There will be no missing data on the baseline measurements, as research assistants do the interviewing and answers on all questions are necessary to continue the electronic questionnaire. As data on employment will be obtained from a mandatory national register, we expect little or no missing data on the employment-related outcomes except for the under-the-table earnings. We do however expect attrition on the 6, 12, and 18 months surveys, affecting the secondary non-employment outcomes (substance use, mental distress, and quality of life). We will look at the pattern and proportion of missing data on these outcomes and handle the missing data according to recommendations for randomized controlled trials, preferably by means of multiple imputations [37, 38].

Dissemination

The investigators will communicate results by submission of papers to international peer-reviewed journals. We will also make results available to healthcare professionals, stakeholders, and users through reports and oral presentations, and the results will be available on the project website.

Confidentiality and ethical considerations

The project group will not receive any paper records. We will use Oslo University Hospital’s safe system for data capture and transference, and all data will be stored on a secure server used for research data at OUS. The list linking the project-generated ID number with the national personal identification number (PIN) will be stored on another safe OUS-server used for this purpose and will only be possible to access by the project leader and those the project leader gives access. Statistics Norway will conduct the linkage between our survey data and the registry-based employment data by means of the PIN, and when returning the dataset to the researchers, the PIN will be substituted by the project-generated ID number. The signed informed consent forms will be stored in a locked safe. The principal investigator and the research group at the study site will have access to the final trial dataset.

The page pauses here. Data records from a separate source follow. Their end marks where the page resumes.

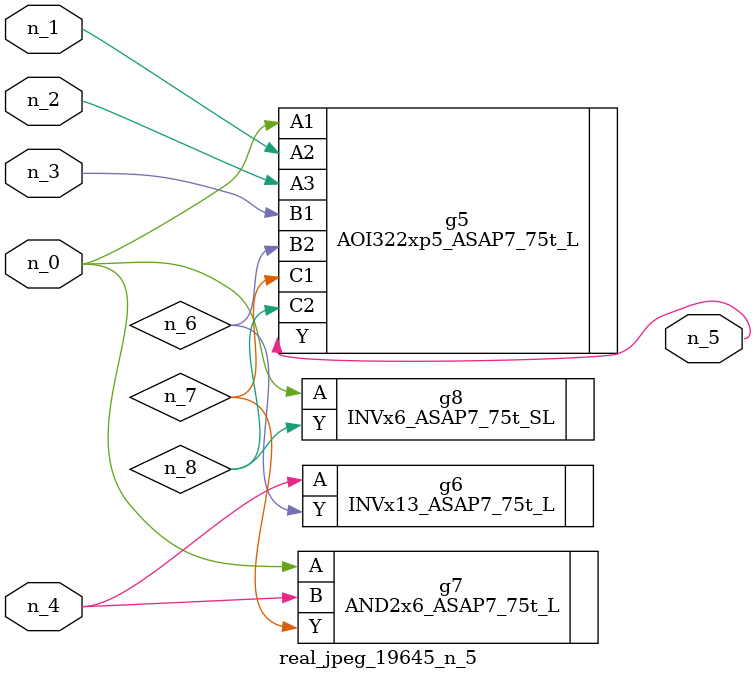
<source format=v>
module real_jpeg_19645_n_5 (n_4, n_0, n_1, n_2, n_3, n_5);

input n_4;
input n_0;
input n_1;
input n_2;
input n_3;

output n_5;

wire n_8;
wire n_6;
wire n_7;

AOI322xp5_ASAP7_75t_L g5 ( 
.A1(n_0),
.A2(n_1),
.A3(n_2),
.B1(n_3),
.B2(n_6),
.C1(n_7),
.C2(n_8),
.Y(n_5)
);

AND2x6_ASAP7_75t_L g7 ( 
.A(n_0),
.B(n_4),
.Y(n_7)
);

INVx6_ASAP7_75t_SL g8 ( 
.A(n_0),
.Y(n_8)
);

INVx13_ASAP7_75t_L g6 ( 
.A(n_4),
.Y(n_6)
);


endmodule
</source>
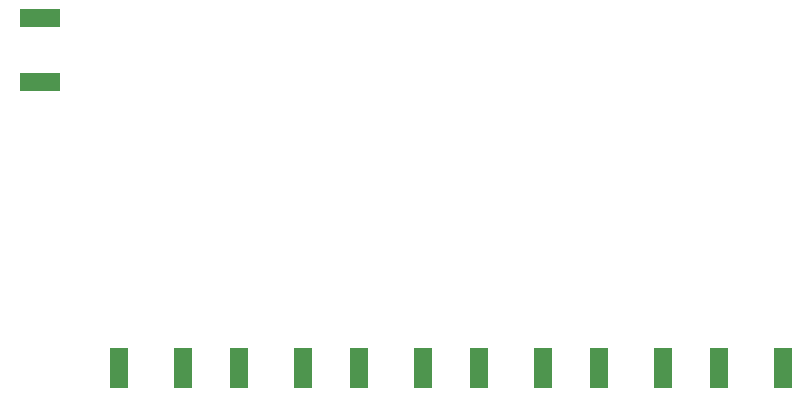
<source format=gbr>
%TF.GenerationSoftware,KiCad,Pcbnew,8.0.3*%
%TF.CreationDate,2024-06-20T11:56:58+02:00*%
%TF.ProjectId,Mux Brd V1,4d757820-4272-4642-9056-312e6b696361,rev?*%
%TF.SameCoordinates,Original*%
%TF.FileFunction,Paste,Bot*%
%TF.FilePolarity,Positive*%
%FSLAX46Y46*%
G04 Gerber Fmt 4.6, Leading zero omitted, Abs format (unit mm)*
G04 Created by KiCad (PCBNEW 8.0.3) date 2024-06-20 11:56:58*
%MOMM*%
%LPD*%
G01*
G04 APERTURE LIST*
%ADD10R,3.500000X1.500000*%
%ADD11R,1.500000X3.500000*%
G04 APERTURE END LIST*
D10*
%TO.C,RP-Out-1*%
X28702000Y-86200000D03*
X28702000Y-91600000D03*
%TD*%
D11*
%TO.C,SiPM-In-1*%
X35400000Y-115824000D03*
X40800000Y-115824000D03*
%TD*%
%TO.C,SiPM-In-2*%
X45560000Y-115824000D03*
X50960000Y-115824000D03*
%TD*%
%TO.C,SiPM-In-3*%
X55720000Y-115824000D03*
X61120000Y-115824000D03*
%TD*%
%TO.C,SiPM-In-4*%
X65880000Y-115824000D03*
X71280000Y-115824000D03*
%TD*%
%TO.C,SiPM-In-5*%
X76040000Y-115824000D03*
X81440000Y-115824000D03*
%TD*%
%TO.C,SiPM-In-6*%
X86200000Y-115824000D03*
X91600000Y-115824000D03*
%TD*%
M02*

</source>
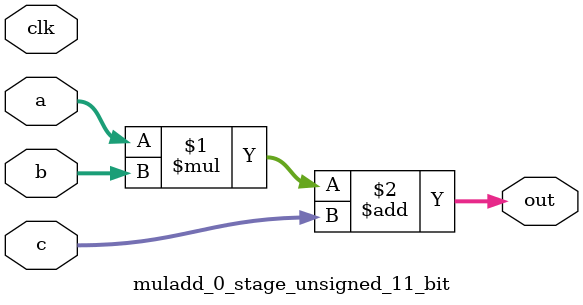
<source format=sv>
(* use_dsp = "yes" *) module muladd_0_stage_unsigned_11_bit(
	input  [10:0] a,
	input  [10:0] b,
	input  [10:0] c,
	output [10:0] out,
	input clk);

	assign out = (a * b) + c;
endmodule

</source>
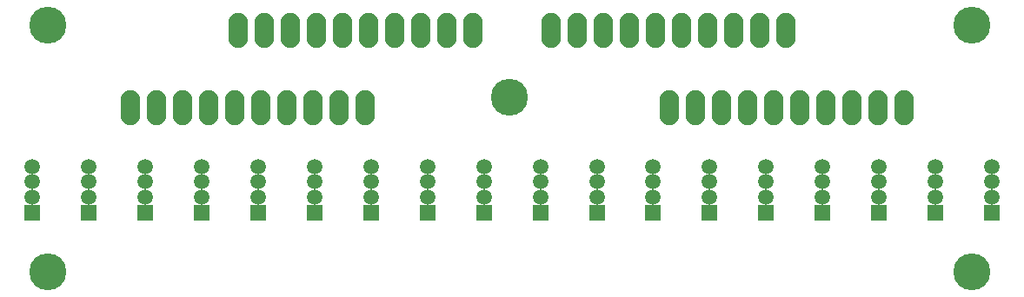
<source format=gbs>
G04 #@! TF.FileFunction,Soldermask,Bot*
%FSLAX46Y46*%
G04 Gerber Fmt 4.6, Leading zero omitted, Abs format (unit mm)*
G04 Created by KiCad (PCBNEW 4.0.7-e0-6372~58~ubuntu16.10.1) date Thu Feb  8 12:56:22 2018*
%MOMM*%
%LPD*%
G01*
G04 APERTURE LIST*
%ADD10C,0.100000*%
%ADD11R,1.500000X1.500000*%
%ADD12C,1.500000*%
%ADD13O,1.906220X3.414980*%
%ADD14C,3.600000*%
G04 APERTURE END LIST*
D10*
D11*
X3500000Y-22250000D03*
D12*
X3500000Y-20750000D03*
X3500000Y-19250000D03*
X3500000Y-17750000D03*
D11*
X9000000Y-22250000D03*
D12*
X9000000Y-20750000D03*
X9000000Y-19250000D03*
X9000000Y-17750000D03*
D11*
X14500000Y-22250000D03*
D12*
X14500000Y-20750000D03*
X14500000Y-19250000D03*
X14500000Y-17750000D03*
D11*
X20000000Y-22250000D03*
D12*
X20000000Y-20750000D03*
X20000000Y-19250000D03*
X20000000Y-17750000D03*
D11*
X25500000Y-22250000D03*
D12*
X25500000Y-20750000D03*
X25500000Y-19250000D03*
X25500000Y-17750000D03*
D11*
X31000000Y-22250000D03*
D12*
X31000000Y-20750000D03*
X31000000Y-19250000D03*
X31000000Y-17750000D03*
D11*
X36500000Y-22250000D03*
D12*
X36500000Y-20750000D03*
X36500000Y-19250000D03*
X36500000Y-17750000D03*
D11*
X42000000Y-22250000D03*
D12*
X42000000Y-20750000D03*
X42000000Y-19250000D03*
X42000000Y-17750000D03*
D11*
X47500000Y-22250000D03*
D12*
X47500000Y-20750000D03*
X47500000Y-19250000D03*
X47500000Y-17750000D03*
D11*
X53000000Y-22250000D03*
D12*
X53000000Y-20750000D03*
X53000000Y-19250000D03*
X53000000Y-17750000D03*
D11*
X58500000Y-22250000D03*
D12*
X58500000Y-20750000D03*
X58500000Y-19250000D03*
X58500000Y-17750000D03*
D11*
X64000000Y-22250000D03*
D12*
X64000000Y-20750000D03*
X64000000Y-19250000D03*
X64000000Y-17750000D03*
D11*
X69500000Y-22250000D03*
D12*
X69500000Y-20750000D03*
X69500000Y-19250000D03*
X69500000Y-17750000D03*
D11*
X75000000Y-22250000D03*
D12*
X75000000Y-20750000D03*
X75000000Y-19250000D03*
X75000000Y-17750000D03*
D11*
X80500000Y-22250000D03*
D12*
X80500000Y-20750000D03*
X80500000Y-19250000D03*
X80500000Y-17750000D03*
D11*
X86000000Y-22250000D03*
D12*
X86000000Y-20750000D03*
X86000000Y-19250000D03*
X86000000Y-17750000D03*
D13*
X13070000Y-12000000D03*
X15610000Y-12000000D03*
X18150000Y-12000000D03*
X20690000Y-12000000D03*
X35930000Y-12000000D03*
X33390000Y-12000000D03*
X30850000Y-12000000D03*
X28310000Y-12000000D03*
X25770000Y-12000000D03*
X23230000Y-12000000D03*
X65570000Y-12000000D03*
X68110000Y-12000000D03*
X70650000Y-12000000D03*
X73190000Y-12000000D03*
X88430000Y-12000000D03*
X85890000Y-12000000D03*
X83350000Y-12000000D03*
X80810000Y-12000000D03*
X78270000Y-12000000D03*
X75730000Y-12000000D03*
X23570000Y-4500000D03*
X26110000Y-4500000D03*
X28650000Y-4500000D03*
X31190000Y-4500000D03*
X46430000Y-4500000D03*
X43890000Y-4500000D03*
X41350000Y-4500000D03*
X38810000Y-4500000D03*
X36270000Y-4500000D03*
X33730000Y-4500000D03*
X54070000Y-4500000D03*
X56610000Y-4500000D03*
X59150000Y-4500000D03*
X61690000Y-4500000D03*
X76930000Y-4500000D03*
X74390000Y-4500000D03*
X71850000Y-4500000D03*
X69310000Y-4500000D03*
X66770000Y-4500000D03*
X64230000Y-4500000D03*
D11*
X91500000Y-22250000D03*
D12*
X91500000Y-20750000D03*
X91500000Y-19250000D03*
X91500000Y-17750000D03*
D11*
X97000000Y-22250000D03*
D12*
X97000000Y-20750000D03*
X97000000Y-19250000D03*
X97000000Y-17750000D03*
D14*
X50000000Y-11000000D03*
X5000000Y-28000000D03*
X95000000Y-4000000D03*
X5000000Y-4000000D03*
X95000000Y-28000000D03*
M02*

</source>
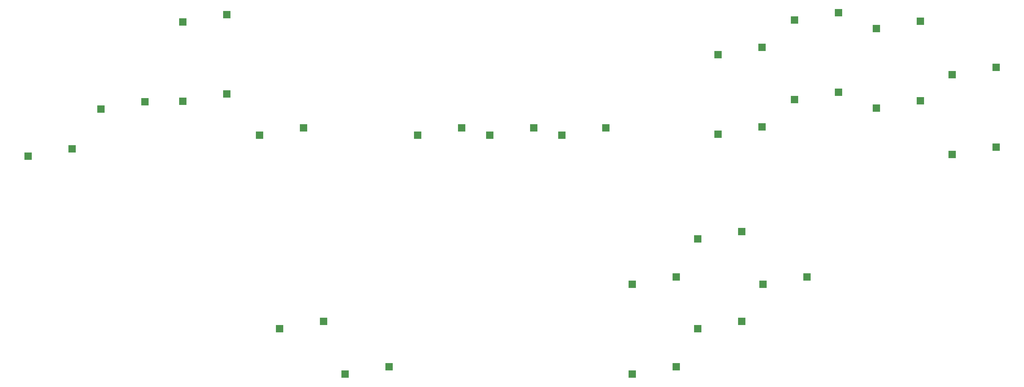
<source format=gbp>
%TF.GenerationSoftware,KiCad,Pcbnew,(7.0.0)*%
%TF.CreationDate,2023-02-14T15:50:17+01:00*%
%TF.ProjectId,OF1 v1,4f463120-7631-42e6-9b69-6361645f7063,rev?*%
%TF.SameCoordinates,Original*%
%TF.FileFunction,Paste,Bot*%
%TF.FilePolarity,Positive*%
%FSLAX46Y46*%
G04 Gerber Fmt 4.6, Leading zero omitted, Abs format (unit mm)*
G04 Created by KiCad (PCBNEW (7.0.0)) date 2023-02-14 15:50:17*
%MOMM*%
%LPD*%
G01*
G04 APERTURE LIST*
%ADD10R,2.550000X2.500000*%
G04 APERTURE END LIST*
D10*
%TO.C,U$15*%
X291096099Y-75297599D03*
X275856099Y-77837599D03*
%TD*%
%TO.C,U$11*%
X291096099Y-47687599D03*
X275856099Y-50227599D03*
%TD*%
%TO.C,U$17*%
X229208099Y-120657599D03*
X213968099Y-123197599D03*
%TD*%
%TO.C,U$6*%
X84388099Y-151842599D03*
X69148099Y-154382599D03*
%TD*%
%TO.C,U$20*%
X229208099Y-151842599D03*
X213968099Y-154382599D03*
%TD*%
%TO.C,U$10*%
X262741099Y-44712599D03*
X247501099Y-47252599D03*
%TD*%
%TO.C,U$3*%
X50857099Y-45428599D03*
X35617099Y-47968599D03*
%TD*%
%TO.C,U$13*%
X236223099Y-84317599D03*
X220983099Y-86857599D03*
%TD*%
%TO.C,U$1*%
X-2778899Y-91957599D03*
X-18018899Y-94497599D03*
%TD*%
%TO.C,U$21*%
X206521099Y-167612599D03*
X191281099Y-170152599D03*
%TD*%
%TO.C,U$2*%
X22501099Y-75654599D03*
X7261099Y-78194599D03*
%TD*%
%TO.C,U$4*%
X50857099Y-72928599D03*
X35617099Y-75468599D03*
%TD*%
%TO.C,U$7*%
X107076099Y-167611599D03*
X91836099Y-170151599D03*
%TD*%
%TO.C,U$19*%
X251865099Y-136427599D03*
X236625099Y-138967599D03*
%TD*%
%TO.C,U$5*%
X77429099Y-84691599D03*
X62189099Y-87231599D03*
%TD*%
%TO.C,U$18*%
X206521099Y-136427599D03*
X191281099Y-138967599D03*
%TD*%
%TO.C,U$16*%
X317319099Y-91333599D03*
X302079099Y-93873599D03*
%TD*%
%TO.C,U$12*%
X317319099Y-63723599D03*
X302079099Y-66263599D03*
%TD*%
%TO.C,U$9*%
X236223099Y-56708599D03*
X220983099Y-59248599D03*
%TD*%
%TO.C,U$23*%
X182161099Y-84691599D03*
X166921099Y-87231599D03*
%TD*%
%TO.C,U$14*%
X262741099Y-72322599D03*
X247501099Y-74862599D03*
%TD*%
%TO.C,U$22*%
X132161099Y-84691599D03*
X116921099Y-87231599D03*
%TD*%
%TO.C,U$8*%
X157161099Y-84691599D03*
X141921099Y-87231599D03*
%TD*%
M02*

</source>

The trial has been evaluated and approved by the Norwegian Regional Ethical Committee (REC) (reference number 54204) and accepted by the Data Protection Officer at OUH. Decisions to amend the protocol will be made by the principal investigator together with the research group and the leader of the Project Board. Small amendments will be accumulated and sent to REC and substantive protocol amendments will be sent to REC immediately. The trial registry will be updated in the same manner. The project will adhere to the principles in the Helsinki declaration and the requirements issued by the General Data Protection Regulation. Participation is voluntary and based on informed consent. The participant information sheet following the informed consent explains that participants can withdraw from the study at any time without explanation and without the withdrawal affecting their substance use treatment. We consider the randomization procedure to be ethically acceptable since the effect of IPS is still largely unknown for this particular group, but chose for ethical and other reasons to provide a small, group-based intervention to the control group. This is a trial with minimal known risks and potential harms, and there are no predefined criteria for which the interventions will be modified or the trial discontinued. Adverse events will be registered in the hospital registration system for such events and reported to the trial board.

Conclusion

The effectiveness evaluation of Individual Placement and Support for patients with substance use disorders will provide evidence for the use of IPS in this patient population. It will be the first randomized controlled trial to evaluate the effect of IPS for patients with SUD within a Norwegian context, and one of the first studies to do so internationally.

Trial status

IPS-SUD was registered in the international trial register ClinicalTrials.gov on February 28, 2020 (identifier NCT04289415). This article refers to version 2.0 of the approved protocol (January 20, 2020). The first participant was enrolled in the study on March 4, 2020. The trial is ongoing and recruiting participants. The last day of participant inclusion will be February 28, 2022.